Looking to start a new health routine that can also help ease anxiety? Lemon water is your answer! Abundant in vitamin C, this lovely citrus fruit is known for its powerful antioxidant abilities. In regard to anxiety, vitamin C is quickly used up when the body is under stress. And if there is not enough vitamin C available, this can actually extend the stress response and lead to higher cortisol levels in the body over a longer period of time—so to keep chronic stress away, plenty of vitamin C is required.
Salmon is an excellent source of omega-3 fatty acids, an essential fat we must get from our diet. Omega-3s play an important role in brain development and function. Just like zinc, omega-3s are highly concentrated in the brain. Authors in one randomized-controlled study evaluated the effects of omega-3 fatty-acid supplementation on anxiety reduction and found that subjects reduced their anxiety symptoms by 20 percent and also had lower levels of inflammation. To keep those nerves in check, eat at least two servings per week of fatty fish like salmon.

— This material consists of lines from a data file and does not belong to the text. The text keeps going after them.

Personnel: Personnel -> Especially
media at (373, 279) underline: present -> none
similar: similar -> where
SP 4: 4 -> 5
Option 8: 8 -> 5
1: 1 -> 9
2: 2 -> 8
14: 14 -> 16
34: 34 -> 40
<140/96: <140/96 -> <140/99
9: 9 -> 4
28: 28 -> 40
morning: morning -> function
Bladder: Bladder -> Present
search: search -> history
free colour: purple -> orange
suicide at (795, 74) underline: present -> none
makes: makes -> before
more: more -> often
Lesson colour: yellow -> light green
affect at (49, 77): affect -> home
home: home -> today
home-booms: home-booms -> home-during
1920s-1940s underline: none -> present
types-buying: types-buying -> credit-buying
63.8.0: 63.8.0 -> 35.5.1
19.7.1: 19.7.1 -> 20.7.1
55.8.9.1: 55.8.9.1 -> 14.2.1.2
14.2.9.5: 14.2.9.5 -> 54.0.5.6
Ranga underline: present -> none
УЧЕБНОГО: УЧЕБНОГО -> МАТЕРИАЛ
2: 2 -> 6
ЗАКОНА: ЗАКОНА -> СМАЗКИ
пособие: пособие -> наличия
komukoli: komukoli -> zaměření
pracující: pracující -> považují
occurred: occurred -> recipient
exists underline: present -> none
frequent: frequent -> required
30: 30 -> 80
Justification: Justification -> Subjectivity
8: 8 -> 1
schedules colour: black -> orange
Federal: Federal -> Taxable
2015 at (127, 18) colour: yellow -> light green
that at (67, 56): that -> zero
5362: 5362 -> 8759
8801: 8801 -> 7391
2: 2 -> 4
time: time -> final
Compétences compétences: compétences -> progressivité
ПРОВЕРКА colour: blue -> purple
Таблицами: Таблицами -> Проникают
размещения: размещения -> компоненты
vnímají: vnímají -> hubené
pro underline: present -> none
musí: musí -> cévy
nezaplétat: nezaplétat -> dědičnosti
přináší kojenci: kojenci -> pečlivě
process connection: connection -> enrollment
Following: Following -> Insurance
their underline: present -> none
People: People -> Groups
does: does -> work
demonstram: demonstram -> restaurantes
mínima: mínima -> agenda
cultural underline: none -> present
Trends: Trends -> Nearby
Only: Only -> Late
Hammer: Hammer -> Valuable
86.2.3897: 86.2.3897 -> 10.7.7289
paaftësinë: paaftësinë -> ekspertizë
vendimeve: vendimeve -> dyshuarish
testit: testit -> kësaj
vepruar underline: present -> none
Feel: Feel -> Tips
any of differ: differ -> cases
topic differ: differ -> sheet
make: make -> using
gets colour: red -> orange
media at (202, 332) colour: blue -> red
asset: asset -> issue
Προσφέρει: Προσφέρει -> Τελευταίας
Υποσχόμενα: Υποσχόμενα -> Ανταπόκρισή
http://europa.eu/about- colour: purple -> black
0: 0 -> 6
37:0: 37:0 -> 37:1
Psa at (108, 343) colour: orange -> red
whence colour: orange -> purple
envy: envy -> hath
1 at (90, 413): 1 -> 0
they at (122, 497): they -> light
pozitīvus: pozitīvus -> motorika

Delivering almost 40 percent of the daily value of magnesium in just 1 ounce (~¼ cup), pumpkin seeds are another surprising food that reduces anxiety. Most adults are deficient in magnesium, and magnesium is crucial in regulating our internal response to stress. When magnesium is deficient in our diets, our bodies are less capable of reducing the amount of stress hormones released. Next time you’re at the salad bar or preparing oatmeal or making muffins, be sure to add magnesium-rich pumpkin seeds to help fight off stress.
Oats are abundant in many vitamins and minerals helpful in reducing anxiety. They contain B-vitamins, magnesium, and fiber, all of which help control stress. Because oats are whole grains containing complex carbohydrates, eating them is a great way to increase serotonin production. And serotonin, as we know, is a major antidepressant and anti-anxiety hormone. Starting the day with oatmeal for breakfast just might be the difference between a stress-reduced or stress-filled day.
Easily one of the most exciting ways to manage stress, dark chocolate is an instant mood lifter with benefits to back up its use. Not only does dark chocolate contain antioxidants and magnesium, but it also contains an interesting fatty-acid neurotransmitter called anandamide. Anandamide has mood-lifting effects in the body and has recently been found to reverse stress-induced anxiety in mice. These results suggest that reaching for dark chocolate when we are stressed is not a bad thing and can actually be helpful in managing anxiety.